--- Provided information ---

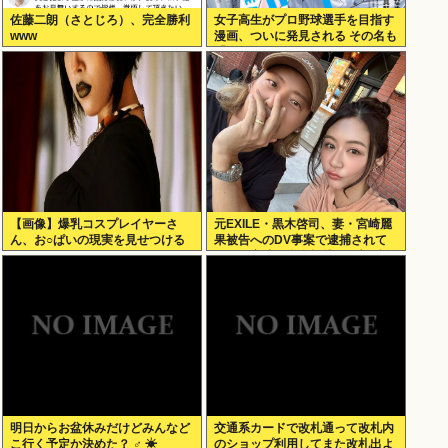
佐藤二朗（さとじろ）、完全勝利
女子高生がプロ野球選手を目指す
www
漫画、ついに発見される その名も
「ゆーあーすらっがー」
【画像】爆乳コスプレイヤーさ
元EXILE・黒木啓司、妻・宮崎麗
ん、お○ぱいの現実を見せつける
果被告へのDV事案で逮捕されて
ｗｗｗ
いた 宮崎は全身打撲、頭部裂傷
及び打撲の怪我
明日からお盆休みだけどみんなど
交通系カードで改札通って改札内
こ行く予定か決めた？ ‍♂ ☀
のショップ利用してまた改札出よ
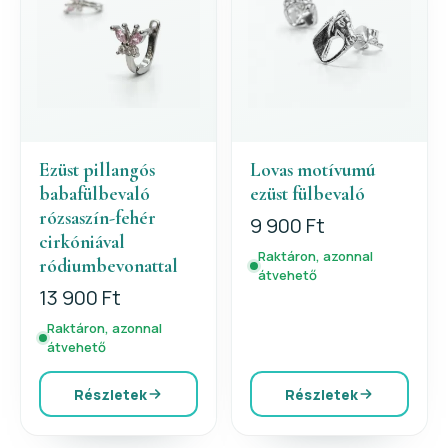
Ezüst pillangós
Lovas motívumú
babafülbevaló
ezüst fülbevaló
rózsaszín-fehér
9 900 Ft
cirkóniával
Raktáron, azonnal
ródiumbevonattal
átvehető
13 900 Ft
Raktáron, azonnal
átvehető
Részletek
Részletek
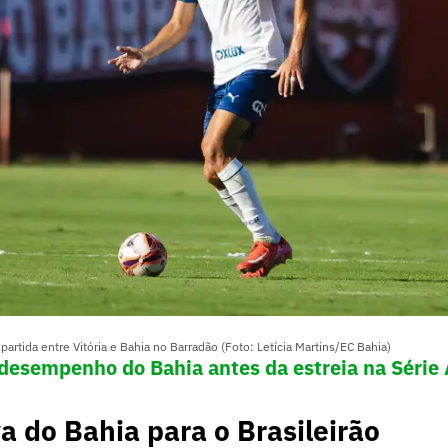
partida entre Vitória e Bahia no Barradão (Foto: Letícia Martins/EC Bahia)
 desempenho do Bahia antes da estreia na Série 
a do Bahia para o Brasileirão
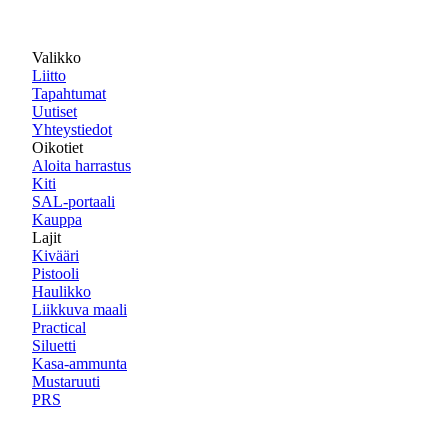
Valikko
Liitto
Tapahtumat
Uutiset
Yhteystiedot
Oikotiet
Aloita harrastus
Kiti
SAL-portaali
Kauppa
Lajit
Kivääri
Pistooli
Haulikko
Liikkuva maali
Practical
Siluetti
Kasa-ammunta
Mustaruuti
PRS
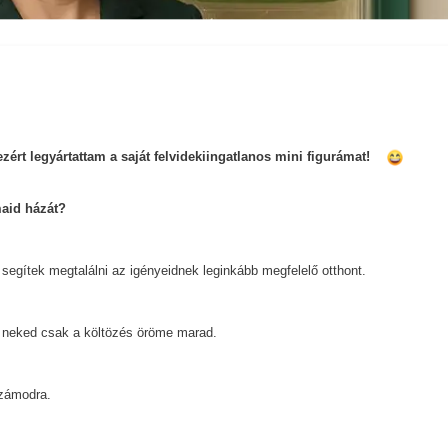
rt legyártattam a saját felvidekiingatlanos mini figurámat!
maid házát?
 segítek megtalálni az igényeidnek leginkább megfelelő otthont.
y neked csak a költözés öröme marad.
számodra.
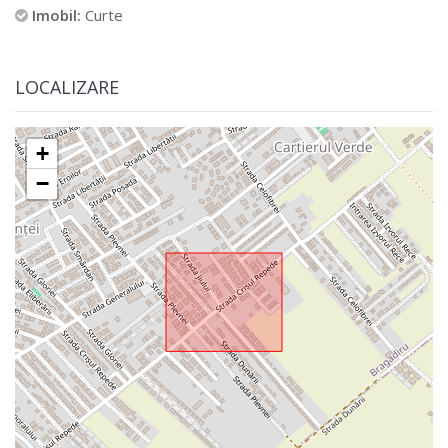
Imobil:
Curte
LOCALIZARE
+
−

---

**Problem to work on:**
Convert the text lines from all of the entries above into a numbered list, omitting blank lines. Leave the pictures out of the answer.

**Output for this exercise:**
1. 佐藤二朗（さとじろ）、完全勝利
2. 女子高生がプロ野球選手を目指す
3. www
4. 漫画、ついに発見される その名も
5. 「ゆーあーすらっがー」
6. 【画像】爆乳コスプレイヤーさ
7. 元EXILE・黒木啓司、妻・宮崎麗
8. ん、お○ぱいの現実を見せつける
9. 果被告へのDV事案で逮捕されて
10. ｗｗｗ
11. いた 宮崎は全身打撲、頭部裂傷
12. 及び打撲の怪我
13. 明日からお盆休みだけどみんなど
14. 交通系カードで改札通って改札内
15. こ行く予定か決めた？ ‍♂ ☀
16. のショップ利用してまた改札出よ
17. Ezüst pillangós
18. Lovas motívumú
19. babafülbevaló
20. ezüst fülbevaló
21. rózsaszín-fehér
22. 9 900 Ft
23. cirkóniával
24. Raktáron, azonnal
25. ródiumbevonattal
26. átvehető
27. 13 900 Ft
28. Raktáron, azonnal
29. átvehető
30. Részletek
31. Részletek
32. partida entre Vitória e Bahia no Barradão (Foto: Letícia Martins/EC Bahia)
33.  desempenho do Bahia antes da estreia na Série 
34. a do Bahia para o Brasileirão
35. Valikko
36. Liitto
37. Tapahtumat
38. Uutiset
39. Yhteystiedot
40. Oikotiet
41. Aloita harrastus
42. Kiti
43. SAL-portaali
44. Kauppa
45. Lajit
46. Kivääri
47. Pistooli
48. Haulikko
49. Liikkuva maali
50. Practical
51. Siluetti
52. Kasa-ammunta
53. Mustaruuti
54. PRS
55. rt legyártattam a saját felvidekiingatlanos mini figurámat!
56. maid házát?
57.  segítek megtalálni az igényeidnek leginkább megfelelő otthont.
58. y neked csak a költözés öröme marad.
59. számodra.
60. Imobil:
61. Curte
62. LOCALIZARE
63. +
64. −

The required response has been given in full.